Best MLB Home Runs Matchups — Sunday, June 21, 2026
Top home runs spot: Juan Soto
Juan Soto (NYM) tops the board at 100, facing RHP Zack Wheeler. The lefty is going deep on .078 HR/PA against righties this year — and .068 over the last two weeks, big-time bat that turns into a home run in about 5% of his trips. And Zack Wheeler has been mostly containing righties lately — .027 home runs per batter faced. One catch: the bullpen behind him has been stingy to that side late. He's hitting in a spot worth about 4.5 trips, so the volume's there. He's a fine .203 in 64 career PA against Zack Wheeler. It all sets up in a neutral park, weather helping.
The rest of the top of the board
- Shohei Ohtani (LAD) (100) vs RHP Brandon Young: big-time bat at .051 into an arm keeping the ball in the park against the same side (.023).
- Byron Buxton (MIN) (80) vs RHP Jose Cabrera: big-time bat at .055 into an arm with little track record against the same side.
- Kyle Schwarber (PHI) (79) vs LHP David Peterson: real bat at .047 into an arm getting taken deep by the same side (.091).
- Brandon Lowe (PIT) (79) vs RHP Michael Lorenzen: real bat at .047 into an arm homer-prone to the same side (.048), hot bat.
- Yordan Alvarez (HOU) (78) vs RHP Slade Cecconi: real bat at .046 into an arm homer-prone to the same side (.045).
- Pete Alonso (BAL) (69) vs RHP Emmet Sheehan: real bat at .045 into an arm keeping the ball in the park against the same side (.000).

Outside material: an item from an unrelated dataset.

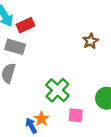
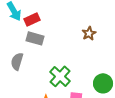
gray rectangle: (15, 47) -> (35, 38), moved

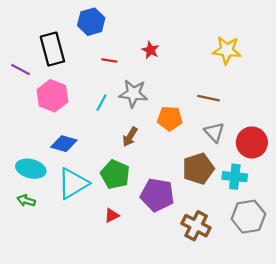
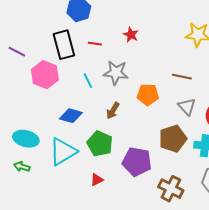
black rectangle: (52, 49) -> (64, 45), moved
cyan line: (101, 103) -> (88, 81), turned -56
blue diamond: (64, 144) -> (71, 116), moved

- James Wood (WSH) (67) vs RHP Nick Martinez: real bat at .042 into an arm mostly containing the same side (.032).
Platoon edges to target
- Juan Soto (NYM) — lefty bat vs RHP, .078 against righties this year.

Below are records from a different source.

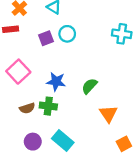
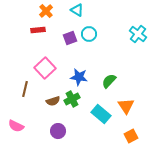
cyan cross: (122, 34) -> (138, 34), turned 30
green cross: (48, 106) -> (72, 99), turned -35
cyan rectangle: (63, 140) -> (101, 114), moved
orange square: (124, 144) -> (131, 136), moved

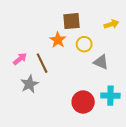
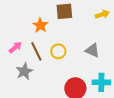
orange star: (58, 40) -> (40, 25), moved
yellow circle: (84, 44) -> (58, 51), moved

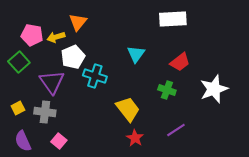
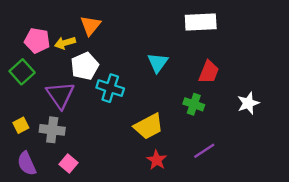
red trapezoid: (180, 62) -> (209, 72), turned -30
white star: (214, 89) -> (248, 103), size x0.7
yellow trapezoid: (128, 109) -> (148, 126), turned 100

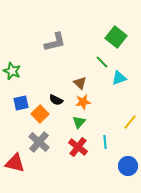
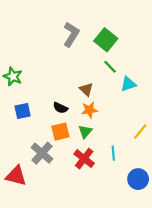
green square: (116, 37) -> (106, 40), moved
gray L-shape: (55, 42) -> (71, 34), moved, turned -45
orange square: (40, 114) -> (60, 132), moved, turned 30

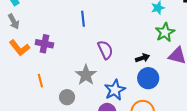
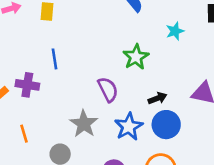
blue line: (83, 19) -> (54, 59), moved
green star: (165, 32) -> (136, 57), moved
blue star: (115, 90) -> (129, 127), moved

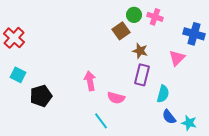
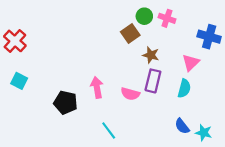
cyan semicircle: (163, 94) -> (184, 88), moved
black pentagon: (41, 96) -> (66, 102), moved, turned 30
pink semicircle: (116, 98) -> (130, 94), moved

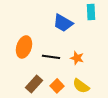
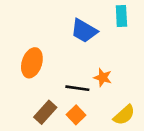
black line: (51, 57) -> (77, 88), moved
yellow semicircle: (81, 86) -> (124, 115), moved, turned -78

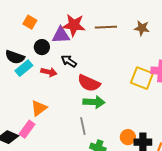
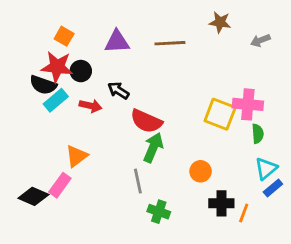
red star: (74, 25) -> (57, 67), moved
brown star: (142, 28) -> (220, 22), moved
purple triangle: (61, 35) -> (117, 42), moved
green arrow: (94, 102) -> (153, 148), turned -70
orange circle: (128, 137) -> (201, 171), moved

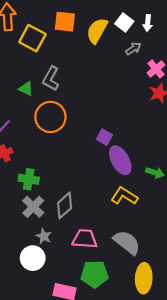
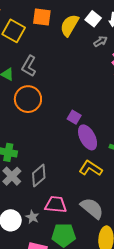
gray star: (44, 236) -> (32, 217), moved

- Shohei Ohtani (LAD) — lefty bat vs RHP, .044 against righties this year.
- Brandon Lowe (PIT) — lefty bat vs RHP, .064 against righties this year.
- Yordan Alvarez (HOU) — lefty bat vs RHP, .069 against righties this year.
- James Wood (WSH) — lefty bat vs RHP, .063 against righties this year.
How it played out
4 of the top 10 home runs matchups landed at least one home run. Top play Juan Soto finished with 0 home runs. We post the result next to every projection so you can grade the board yourself — and so the model gets re-tuned against what actually happened.
How to read these home runs matchups
Each score (0–100) starts with the hitter's home runs per plate appearance against the hand he's facing — weighted toward the last two weeks, then the season, then a two-year baseline. Then it layers in the bullpen, his spot in the order, and park and weather. Higher means more of it points his way. It's context, not a lock — a great spot still goes 0-for-4 sometimes, and a tough one runs into one. The edge is in stacking the odds, and since we grade every board, you can see how often the top of the list delivers.